=== YOUR INSTRUCTIONS ===
What you write must match the records exactly, except for the images, which are left out.
==== RECORDED DATA
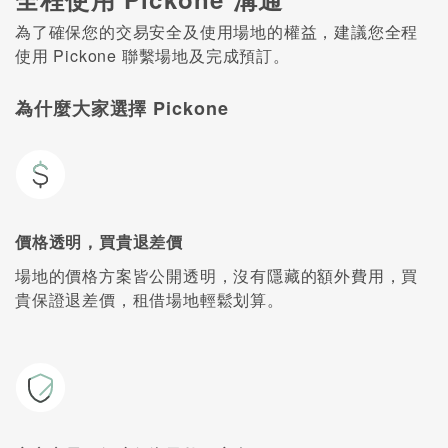
為了確保您的交易安全及使用場地的權益，建議您全程
使用 Pickone 聯繫場地及完成預訂。
為什麼大家選擇 Pickone
價格透明，買貴退差價
場地的價格方案皆公開透明，沒有隱藏的額外費用，買
貴保證退差價，租借場地輕鬆划算。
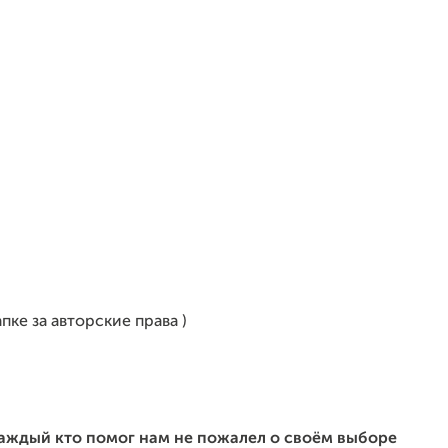
пке за авторские права )
каждый кто помог нам не пожалел о своём выборе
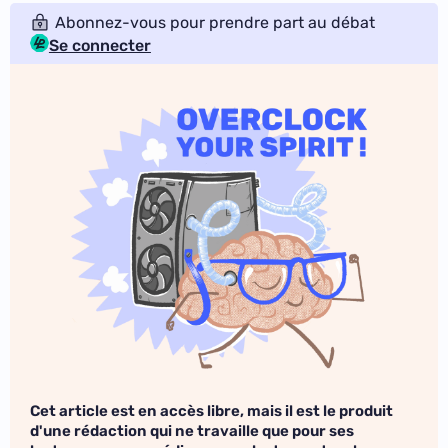
Abonnez-vous pour prendre part au débat
Se connecter
Cet article est en accès libre, mais il est le produit
d'une rédaction qui ne travaille que pour ses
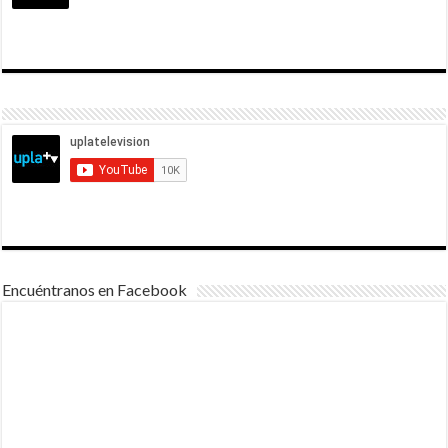
Encuéntranos en Facebook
========
=== RESULT FOR THIS TASK ===
為了確保您的交易安全及使用場地的權益，建議您全程
使用 Pickone 聯繫場地及完成預訂。
為什麼大家選擇 Pickone
價格透明，買貴退差價
場地的價格方案皆公開透明，沒有隱藏的額外費用，買
貴保證退差價，租借場地輕鬆划算。
пке за авторские права )
каждый кто помог нам не пожалел о своём выборе
Abonnez-vous pour prendre part au débat
Se connecter
Cet article est en accès libre, mais il est le produit
d'une rédaction qui ne travaille que pour ses
Encuéntranos en Facebook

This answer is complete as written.